Les personnages qui sont au cœur de l’action ont des origines sociales les plus variées – commis de magasin, couturière, peintre, danseuse de cabaret, industriel, f inancier, etc. Leurs parcours de vie, qui s’entrecroisent, les amènent à être témoins ou acteurs d’événements représentatifs d’une époque que l’on qualifie de belle, sans doute en raison de la foi dans le progrès qui était de mise. Le soin apporté par l’auteur à fixer le cadre du roman, à décrire les états d’âme et le ressenti des personnages, le style de la présentation et la qualité de l’écriture rendent la lecture des plus agréables. Le premier tome couvre la période qui va de l’Exposition universelle de 1867 au début du xxe siècle ; le second tome est attendu pour la fin de l’année. 
> Hubert Jacquet. J&R, numéro de mai 2023

L’écriture coule bien.

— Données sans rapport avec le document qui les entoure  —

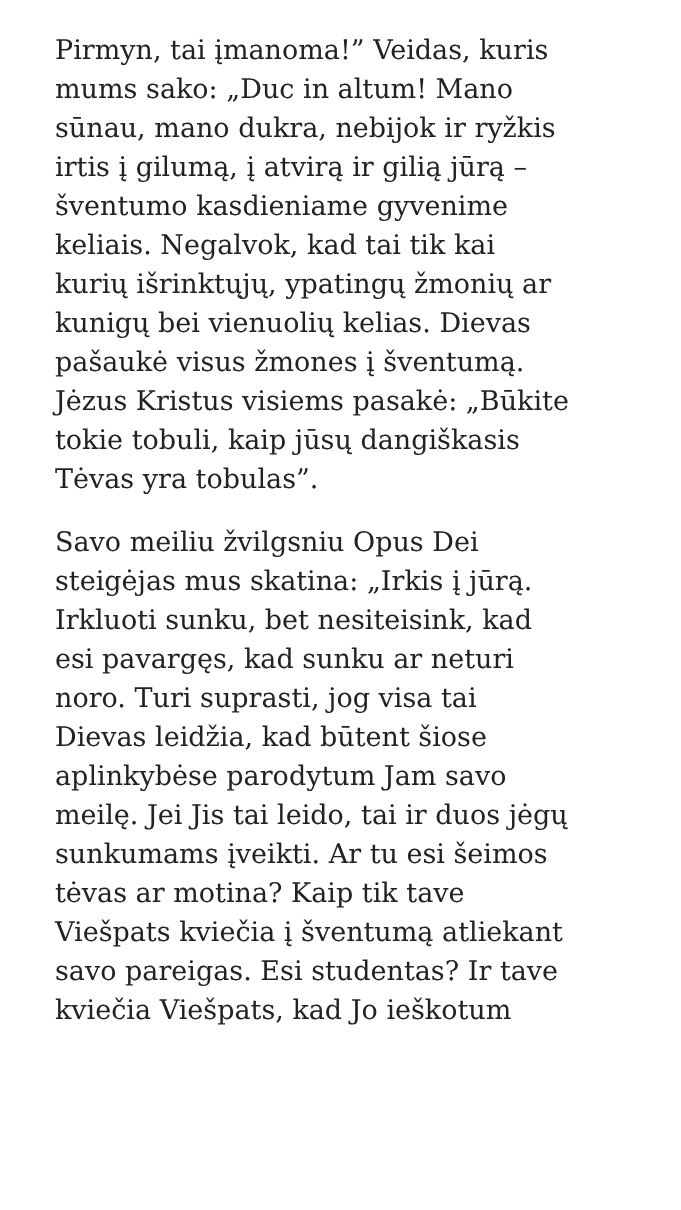Pirmyn, tai įmanoma!” Veidas, kuris
mums sako: „Duc in altum! Mano
sūnau, mano dukra, nebijok ir ryžkis
irtis į gilumą, į atvirą ir gilią jūrą –
šventumo kasdieniame gyvenime
keliais. Negalvok, kad tai tik kai
kurių išrinktųjų, ypatingų žmonių ar
kunigų bei vienuolių kelias. Dievas
pašaukė visus žmones į šventumą.
Jėzus Kristus visiems pasakė: „Būkite
tokie tobuli, kaip jūsų dangiškasis
Tėvas yra tobulas”.
Savo meiliu žvilgsniu Opus Dei
steigėjas mus skatina: „Irkis į jūrą.
Irkluoti sunku, bet nesiteisink, kad
esi pavargęs, kad sunku ar neturi
noro. Turi suprasti, jog visa tai
Dievas leidžia, kad būtent šiose
aplinkybėse parodytum Jam savo
meilę. Jei Jis tai leido, tai ir duos jėgų
sunkumams įveikti. Ar tu esi šeimos
tėvas ar motina? Kaip tik tave
Viešpats kviečia į šventumą atliekant
savo pareigas. Esi studentas? Ir tave
kviečia Viešpats, kad Jo ieškotum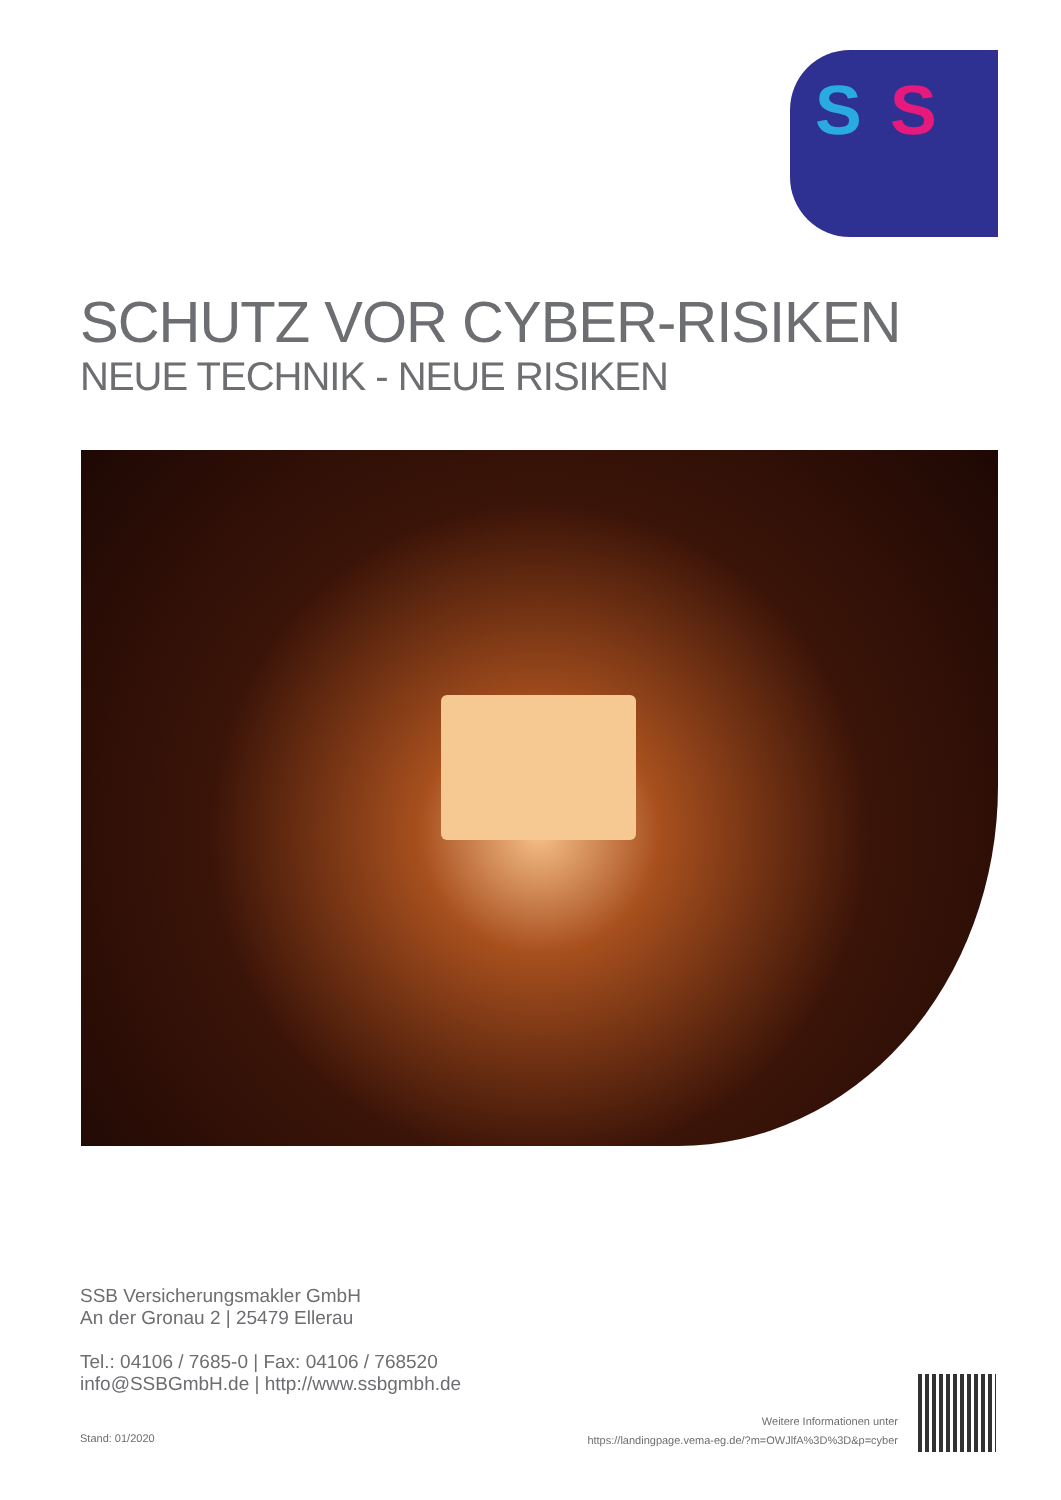S S
SCHUTZ VOR CYBER-RISIKEN
NEUE TECHNIK - NEUE RISIKEN
SSB Versicherungsmakler GmbH
An der Gronau 2 | 25479 Ellerau
Tel.: 04106 / 7685-0 | Fax: 04106 / 768520
info@SSBGmbH.de | http://www.ssbgmbh.de
Stand: 01/2020
Weitere Informationen unter
https://landingpage.vema-eg.de/?m=OWJlfA%3D%3D&p=cyber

On s’attache aux personnages et on a plaisir à suivre leurs destins entrelacés. L’intérêt dramatique culmine à la fin avec l’affaire du meutre du député.

Pour un lecteur comme moi (je ne parle que pour moi), il y a un double intérêt à fréquenter par la lecture des milieux différents et à parcourir l’histoire de France de la fin du second Empire et des débuts le la 3e République sans que cela paraisse lourdement didactique. Le choix des personnages est à cet égard ingénieux.

La précision documentaire qui aide le lecteur à se représenter physiquement ce qui se passe est un parti pris acceptable. C’est en quelque sorte (par comparaison avec le cinéma ou le théâtre) un roman à costumes avec décors.
Le tout est presque cinématographique : on verrait bien une transposition en série télévisée.
Dominique L. (Osny)

Extrait

Louis se sentait bien au milieu de tous ces gens. Ils l’avaient accepté tout de suite. Le 21 mai, ils étaient occupés à consolider la barricade. Il les avait fait profiter de son expérience de la place d’Orléans. Ils avaient travaillé jusque tard dans la soirée, s’arrêtant juste pour manger un morceau de pain et boire du vin à la bouteille à midi. Le pain, c’était Hyacinthe qui le cuisait. Le soir, Madame Gérard avait préparé de la soupe avec quelques morceaux de lard et une bouillie de fèves. Elle s’était installée dans la cuisine d’un appartement bourgeois au rez-de-chaussée d’un immeuble. Elle avait tout sur place, le fourneau, les chaudrons, les casseroles… On avait allumé un feu à l’abri de la barricade et on s’était installé autour. Eugénie avait distribué de la vaisselle réquisitionnée dans l’appartement. On avait bien rigolé. Gobert avait dit : « On devrait faire la révolution plus souvent. C’est la première fois que je mange dans de la vaisselle en faïence. »

Pendant qu’on cassait la croûte, on avait discuté de l’organisation de la défense. On manquait d’armes. Pas de canon ni de mitrailleuses, mais, de toute façon, on n’aurait pas su s’en servir. Ce qui manquait, c’étaient les fusils. Il n’y en avait pas un pour tout le monde. Prosper irait en chercher le lendemain à la caserne de la Garde Nationale avec l’un des deux Fernand. En attendant, on institua un tour de garde pour la nuit. On se passerait les fusils au moment de la relève.

Il était déjà tard, mais on n’avait pas envie de se quitter. On continua à bavarder. Eusèbe racontait des blagues. Cornillier entonna des chants révolutionnaires. Nathanaël sortit un violon d’on ne sait où et joua des airs de son pays. La Silésie. Il paraît que là-bas, ils ont des hivers comme celui qu’on a eu pendant le siège tous les ans. Et ça dure des mois et des mois. Louis décida de rester dormir sur place. Beaucoup de logements avaient été abandonnés. Il trouva sans difficulté une chambre vide avec un matelas sous les combles. Il aurait pu s’installer dans une chambre plus confortable dans les étages inférieurs, mais il n’osa pas.